Tugas yang Dikerjakan
#1 Sajikan baris-baris dalam entri, dari baris yang memuat "Descopera toate modele noastre de marturii" sampai baris yang memuat "View web version", sebagai daftar bernomor tanpa baris kosong.
#2 Lanjutkan teks tentang subsidi BBM dan gagasan ekonomi metanol, dimulai setelah kalimat terakhirnya.

Teks Halaman

***

Sabtu, 11 Juni 2011

Mandiri tanpa Subsidi


Menuju Masyarakat Ekonomi Methanol Indonesia
Oleh: Jaya Wahono, Penggagas Masyarakat Ekonomi Methanol Indonesia

Diantara Dua Pilihan Sulit
Dengan terus meningginya harga minyak mentah di pasaran dunia, pemerintah kita mulai mengambil langkah pengamanan stok bahan bakar bersubsidi di dalam negri. Salah satunya adalah dengan bentuk himbauan agar masyarakat mampu tidak mengkonsumsi BBM bersubsidi yang ditujukan kepada masyarakat tidak mampu dan transportasi publik. Banyak kalangan mengkritik bahwa langkah tersebut tidak akan efektif. Pada kuartal pertama (I/2011) ini saja, realisasi BBM subsidi sudah mencapai 30 persen. Diperkirakan hingga akhir tahun, realisasi BBM subsidi akan melebihi dari target anggaran Rp40 triliun dalam APBN. Meningkatnya kuota penyaluran ini karena telah terjadi peralihan konsumen dari Pertamax yang sedang melonjak tinggi ke premium.
Selain terjadi kondisi “salah sasaran” seperti diatas, subsidi BBM juga berpotensi untuk menimbulkan berbagai persoalan baru yaitu menyebabkan maraknya penyelundupan BBM ke luar negri dan menghambat kelayakan keekonomian pembangunan infrastruktur angkutan umum terutama di kota besar seperti Jakarta yang ujungnya menyebabkan kemacetan yang sangat parah. Kementerian Perekonomian menghitung, kemacetan lalu lintas di Jakarta telah menghabiskan biaya lebih dari Rp 27 triliun per tahunnya. Hitungan itu diungkap Sutanto Soehodo, Deputi Gubernur DKI Bidang Transportasi, dalam diskusi Problematika dan Solusi Efektif Mengatasi Kemacetan Jakarta maret lalu. "Biaya itu meliputi biaya operasional kendaraan sebesar Rp 17,2 triliun dan pemborosan bahan bakar minyak senilai Rp 10 triliun," kata Sutanto. Peneliti Bappenas, Hananto Nugroho lebih lanjut juga mengemukakan bahwa problema subsidi BBM yang berkelanjutan adalah akibat “Ciri pola konsumsi energi nasional kita yang (i) terlalu tergantung pada BBM, (ii) tidak mencerminkan kekayaan sumberdaya energi yang kita miliki, dan (iii) sangat terlambat dalam mengembangkan sumber-sumber energi non-BBM. Sudah jelas, mensubsidi BBM bukan suatu pilihan yang ideal bagi bangsa dan negara ini karena dampaknya baik jangka pendek maupun panjang akan berakibat fatal bagi APBN. Lalu apa yang bisa dilakukan oleh pemerintah dan swasta dalam mengatasi hal tersebut. Apakah pilihan memang cuma dua yaitu: 1. Mempertahankan subsidi BBM dengan resiko defisit APBN membengkak atau 2. Melepas subsidi BBM baik serentak maupun bertahap dengan resiko yang dapat menyebabkan gejolak ekonomi dan sosial seiring dengan tidak menentunya harga BBM di masa depan karena harga minyak dunia yang fluktuatif. Dua pilihan yang berat memang tapi sebenarnya ada pilihan ketiga apabila masyarakat mulai berpikir “Out of the Box”.

***

Gambar halaman dan teks hasil ekstraksi
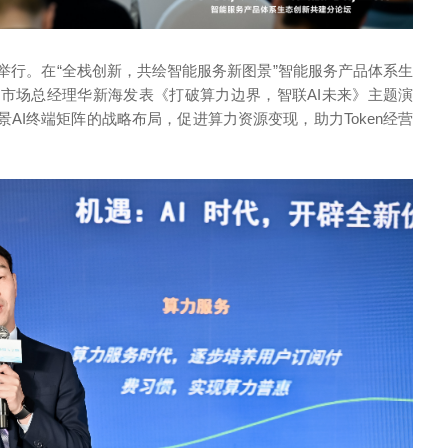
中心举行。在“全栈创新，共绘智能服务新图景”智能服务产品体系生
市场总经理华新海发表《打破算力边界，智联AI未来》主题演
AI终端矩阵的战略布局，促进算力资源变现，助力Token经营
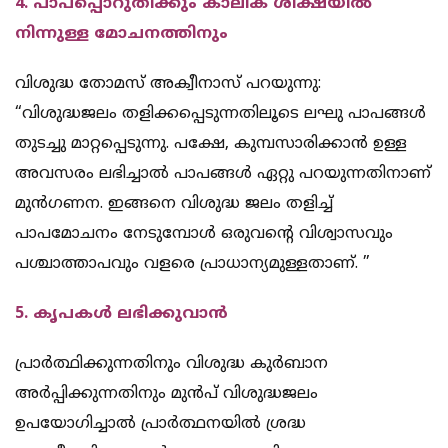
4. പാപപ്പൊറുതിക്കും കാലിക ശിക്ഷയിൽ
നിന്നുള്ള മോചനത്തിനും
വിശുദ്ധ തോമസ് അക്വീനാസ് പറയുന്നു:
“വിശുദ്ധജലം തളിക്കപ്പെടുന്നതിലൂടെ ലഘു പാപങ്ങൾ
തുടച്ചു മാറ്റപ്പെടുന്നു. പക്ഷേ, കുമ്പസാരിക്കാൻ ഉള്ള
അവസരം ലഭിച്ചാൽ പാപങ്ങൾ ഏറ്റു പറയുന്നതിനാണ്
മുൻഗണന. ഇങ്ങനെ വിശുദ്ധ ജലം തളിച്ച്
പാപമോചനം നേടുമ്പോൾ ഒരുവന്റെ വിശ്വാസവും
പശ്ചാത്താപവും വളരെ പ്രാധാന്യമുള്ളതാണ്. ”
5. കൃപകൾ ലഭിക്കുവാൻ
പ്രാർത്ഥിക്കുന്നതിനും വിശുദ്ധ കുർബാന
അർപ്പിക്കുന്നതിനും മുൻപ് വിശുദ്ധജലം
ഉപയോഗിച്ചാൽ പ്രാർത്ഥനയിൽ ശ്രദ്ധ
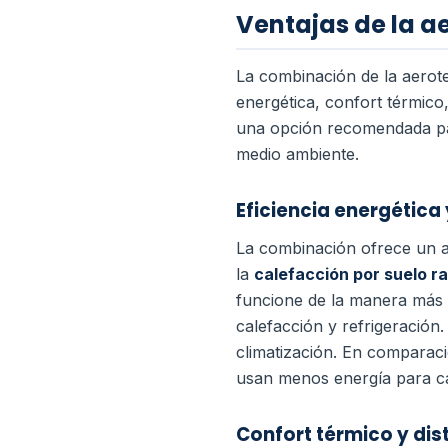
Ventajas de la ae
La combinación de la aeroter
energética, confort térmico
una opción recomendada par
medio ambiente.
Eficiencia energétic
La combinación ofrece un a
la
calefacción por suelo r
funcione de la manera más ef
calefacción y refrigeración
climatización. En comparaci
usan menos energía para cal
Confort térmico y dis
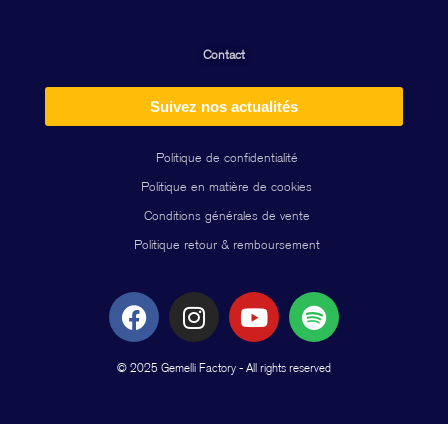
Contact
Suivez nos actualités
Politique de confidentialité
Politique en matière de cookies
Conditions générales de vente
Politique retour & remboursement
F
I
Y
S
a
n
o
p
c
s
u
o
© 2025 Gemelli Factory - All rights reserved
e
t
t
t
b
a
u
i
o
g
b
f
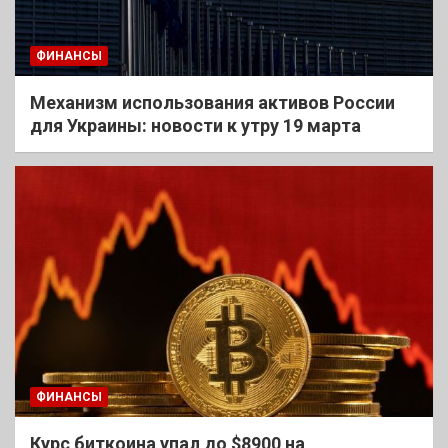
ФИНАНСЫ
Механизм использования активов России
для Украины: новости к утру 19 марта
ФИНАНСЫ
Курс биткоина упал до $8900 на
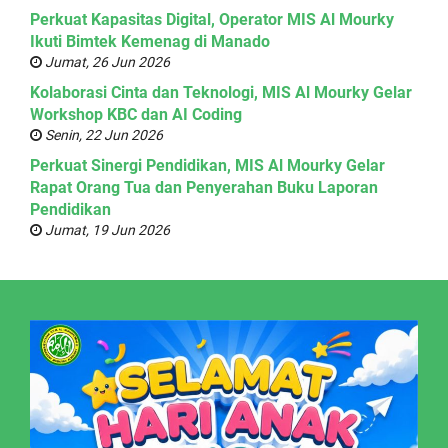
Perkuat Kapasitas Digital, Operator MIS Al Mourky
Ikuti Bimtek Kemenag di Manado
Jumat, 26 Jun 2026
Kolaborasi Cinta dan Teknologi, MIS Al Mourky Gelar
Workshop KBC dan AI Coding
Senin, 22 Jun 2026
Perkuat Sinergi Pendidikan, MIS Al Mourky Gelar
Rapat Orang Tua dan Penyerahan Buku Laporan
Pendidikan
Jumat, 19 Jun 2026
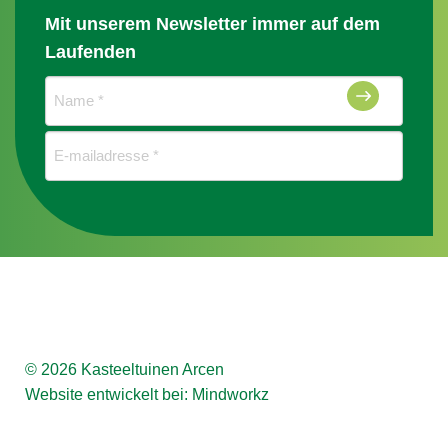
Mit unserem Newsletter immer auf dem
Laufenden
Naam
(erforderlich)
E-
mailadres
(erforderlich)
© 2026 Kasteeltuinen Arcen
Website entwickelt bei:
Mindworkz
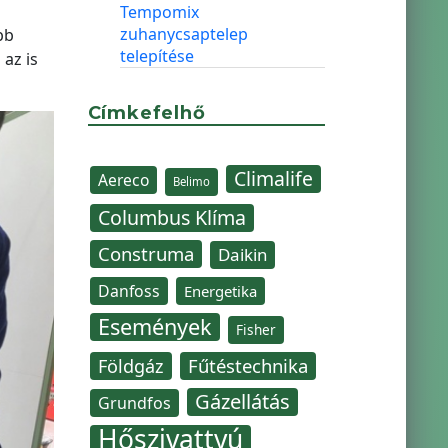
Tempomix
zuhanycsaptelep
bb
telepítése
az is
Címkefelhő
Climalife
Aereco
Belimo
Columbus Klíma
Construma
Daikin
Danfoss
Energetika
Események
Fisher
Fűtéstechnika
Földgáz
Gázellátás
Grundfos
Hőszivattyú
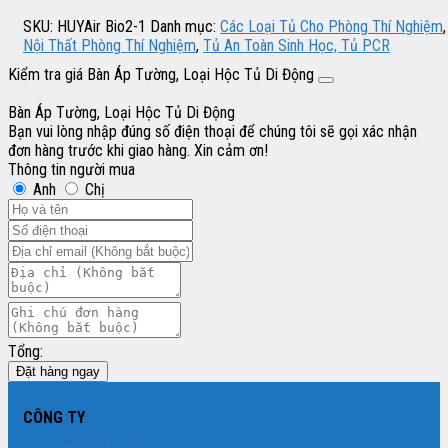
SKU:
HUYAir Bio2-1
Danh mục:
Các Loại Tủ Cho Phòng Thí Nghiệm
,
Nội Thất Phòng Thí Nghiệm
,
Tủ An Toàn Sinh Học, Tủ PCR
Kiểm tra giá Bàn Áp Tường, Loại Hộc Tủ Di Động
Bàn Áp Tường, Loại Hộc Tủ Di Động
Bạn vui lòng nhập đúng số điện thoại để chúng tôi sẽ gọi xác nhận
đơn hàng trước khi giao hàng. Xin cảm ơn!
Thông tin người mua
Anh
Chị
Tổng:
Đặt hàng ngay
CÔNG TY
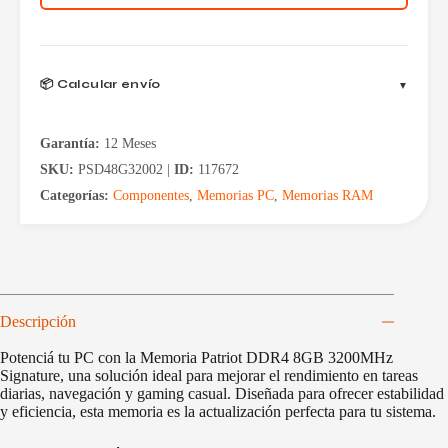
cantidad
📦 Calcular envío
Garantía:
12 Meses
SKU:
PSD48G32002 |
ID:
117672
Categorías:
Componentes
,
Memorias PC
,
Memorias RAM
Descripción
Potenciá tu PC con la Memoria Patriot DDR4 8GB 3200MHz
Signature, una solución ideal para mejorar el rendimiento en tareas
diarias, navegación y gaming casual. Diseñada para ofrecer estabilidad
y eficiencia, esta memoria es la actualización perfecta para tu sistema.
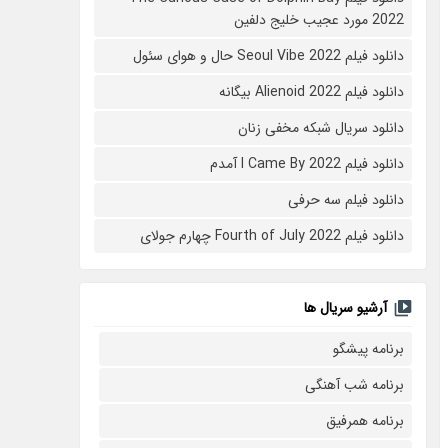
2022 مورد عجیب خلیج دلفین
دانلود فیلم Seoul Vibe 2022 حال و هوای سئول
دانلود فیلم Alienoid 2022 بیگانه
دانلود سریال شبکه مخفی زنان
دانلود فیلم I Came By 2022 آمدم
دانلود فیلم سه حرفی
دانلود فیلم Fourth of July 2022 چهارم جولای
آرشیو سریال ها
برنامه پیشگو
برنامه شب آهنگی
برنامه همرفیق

***

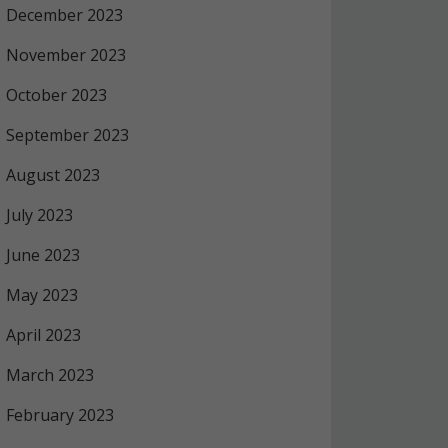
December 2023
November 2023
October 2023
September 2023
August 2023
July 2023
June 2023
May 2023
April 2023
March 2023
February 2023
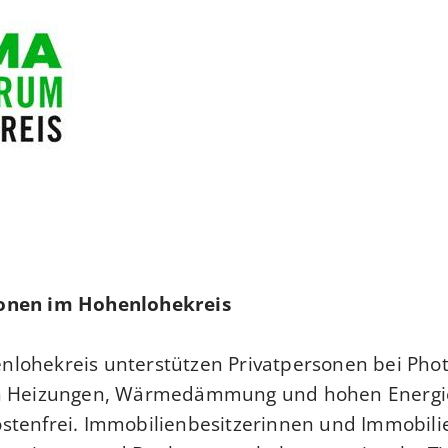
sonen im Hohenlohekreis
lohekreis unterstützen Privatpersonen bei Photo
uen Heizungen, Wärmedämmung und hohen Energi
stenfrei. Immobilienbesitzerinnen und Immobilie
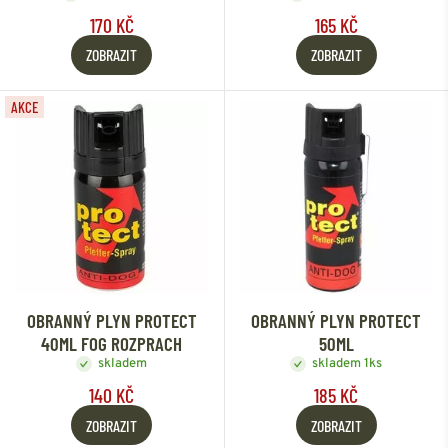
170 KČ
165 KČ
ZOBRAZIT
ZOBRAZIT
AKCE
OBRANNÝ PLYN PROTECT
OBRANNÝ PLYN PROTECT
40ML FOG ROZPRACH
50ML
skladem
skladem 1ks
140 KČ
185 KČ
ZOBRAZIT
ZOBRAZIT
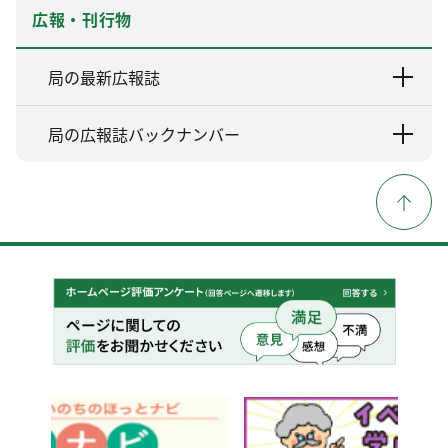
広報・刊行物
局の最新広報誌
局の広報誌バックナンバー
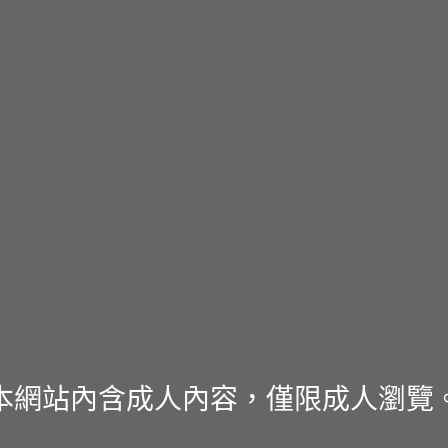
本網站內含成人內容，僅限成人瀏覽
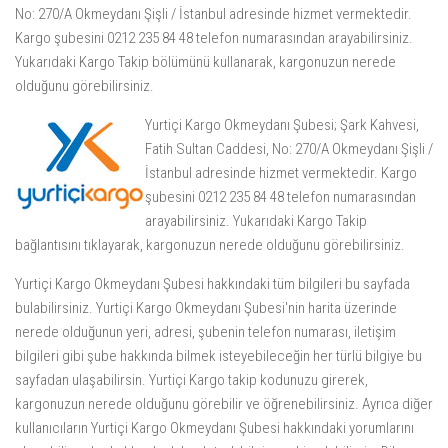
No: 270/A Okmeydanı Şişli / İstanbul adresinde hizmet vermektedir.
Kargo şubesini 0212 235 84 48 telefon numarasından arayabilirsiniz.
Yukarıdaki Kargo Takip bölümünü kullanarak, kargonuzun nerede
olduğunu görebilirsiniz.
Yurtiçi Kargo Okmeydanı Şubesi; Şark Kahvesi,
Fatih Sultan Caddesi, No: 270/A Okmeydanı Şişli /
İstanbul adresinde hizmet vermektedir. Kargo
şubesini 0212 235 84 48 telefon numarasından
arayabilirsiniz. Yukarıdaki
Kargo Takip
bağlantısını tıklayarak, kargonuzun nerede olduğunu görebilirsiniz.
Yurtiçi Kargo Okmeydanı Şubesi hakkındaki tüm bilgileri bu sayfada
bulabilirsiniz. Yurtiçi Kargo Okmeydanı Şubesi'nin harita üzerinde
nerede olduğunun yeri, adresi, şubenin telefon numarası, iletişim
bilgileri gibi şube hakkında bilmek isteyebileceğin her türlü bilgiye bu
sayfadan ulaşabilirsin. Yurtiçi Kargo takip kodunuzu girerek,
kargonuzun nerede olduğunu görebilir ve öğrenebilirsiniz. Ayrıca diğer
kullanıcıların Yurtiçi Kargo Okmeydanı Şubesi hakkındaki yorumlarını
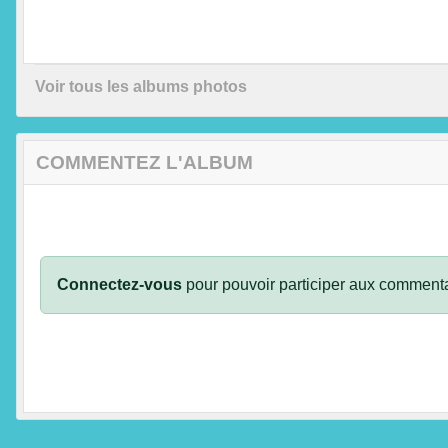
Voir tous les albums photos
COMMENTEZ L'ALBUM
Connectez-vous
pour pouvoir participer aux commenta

***

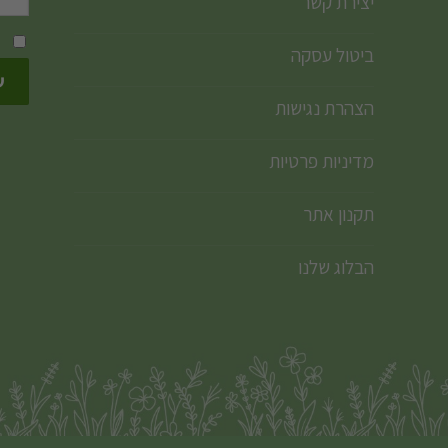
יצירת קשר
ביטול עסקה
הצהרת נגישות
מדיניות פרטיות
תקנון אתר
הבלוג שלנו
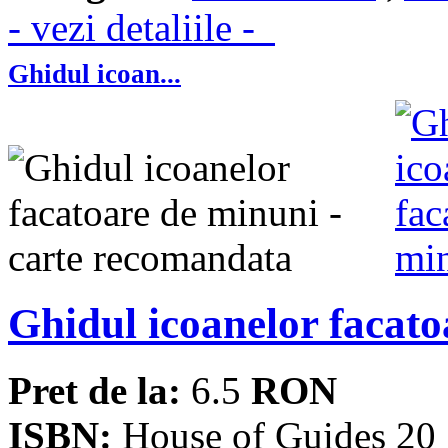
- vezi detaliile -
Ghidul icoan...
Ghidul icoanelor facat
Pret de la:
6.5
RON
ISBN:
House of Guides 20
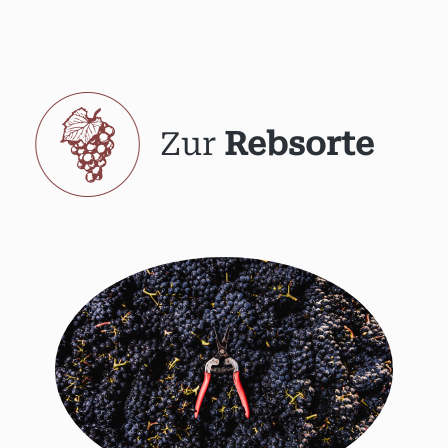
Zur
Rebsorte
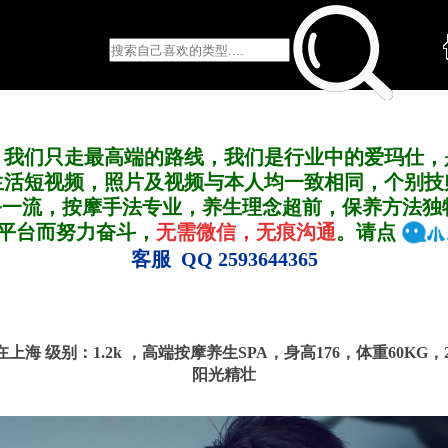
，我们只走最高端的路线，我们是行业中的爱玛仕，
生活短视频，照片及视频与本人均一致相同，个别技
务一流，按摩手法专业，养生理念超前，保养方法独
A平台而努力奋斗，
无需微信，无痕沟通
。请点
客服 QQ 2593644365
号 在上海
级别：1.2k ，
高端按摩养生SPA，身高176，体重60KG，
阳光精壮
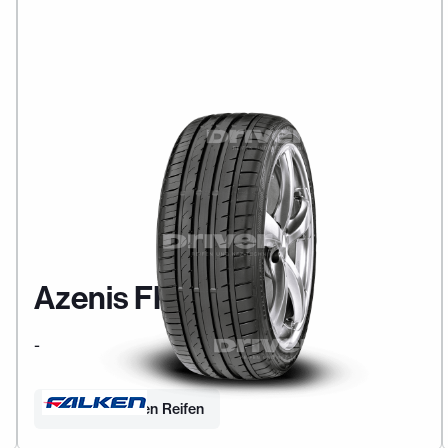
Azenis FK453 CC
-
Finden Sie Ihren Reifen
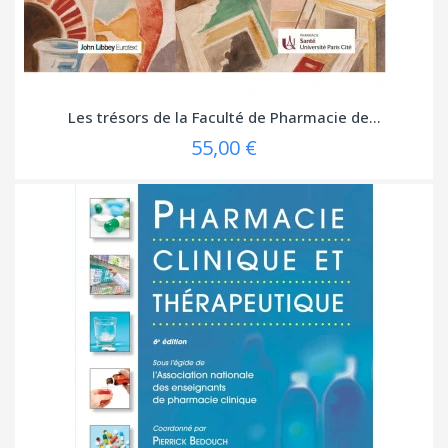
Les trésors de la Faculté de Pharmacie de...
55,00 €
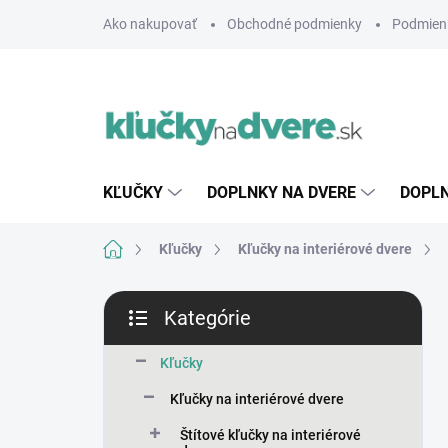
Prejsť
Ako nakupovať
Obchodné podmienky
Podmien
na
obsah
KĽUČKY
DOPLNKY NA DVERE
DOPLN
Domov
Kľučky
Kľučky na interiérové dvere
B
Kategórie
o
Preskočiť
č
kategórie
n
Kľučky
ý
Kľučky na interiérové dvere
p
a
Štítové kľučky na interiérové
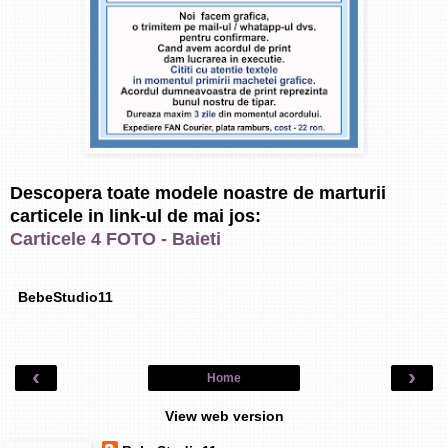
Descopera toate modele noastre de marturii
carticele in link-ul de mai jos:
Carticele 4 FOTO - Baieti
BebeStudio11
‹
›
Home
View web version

***

Bagian Jawaban
#1
1. Descopera toate modele noastre de marturii
2. carticele in link-ul de mai jos:
3. Carticele 4 FOTO - Baieti
4. BebeStudio11
5. ‹
6. ›
7. Home
8. View web version

#2
The Third Way, the Indonesian Way
Indonesia mempunyai cadangan gas sejumlah 159 TCSF dan saat ini memproduksi sekitar 3.2 TSCF per tahun. Suatu jumlah yang cukup besar dan berpotensi untuk menjadikan Indonesia, dengan penduduk 240 juta orang tidak hanya sebagai salah satu produsen tetapi juga konsumen gas alam terbesar di dunia. Hanya saja kejadiannya di dalam negri bicara lain, Indonesia lebih bertumpu pada minyak bumi untuk konsumsi bahan bakar dalam negri dimana produksinya sendiri tidak mencukupi kebutuhan domestiknya sedangkan gas alamnya lebih banyak diekspor. Kondisi ini tentunya “tidak mencerminkan kekayaan sumberdaya energi yang kita miliki”, seperti yang diutarakan peneliti Bappenas diatas. Tentu saja ada alasannya kenapa gas alam kita tidak diprioritaskan untuk konsumsi dalam negri yaitu karena infrastruktur distribusi dan penyimpanan yang belum tersedia dan pembangunannya akan membutuhkan investasi yang tidak kecil. Peningkatan produksi bahan bakar gas dan solid (batubara) dalam negri saja tidak akan menyelesaikan persoalan logistik dalam pemenuhan kebutuhan energi di kepulauan terpencil, misalnya. Sehingga pada akhirnya, Indonesia masih akan bergantung pada impor minyak mentah ketika produksi minyak mentah dalam negri menurun dan subsidi bahan bakar cair untuk transportasi dan pembangkit listrik dalam negri sulit untuk dihilangkan.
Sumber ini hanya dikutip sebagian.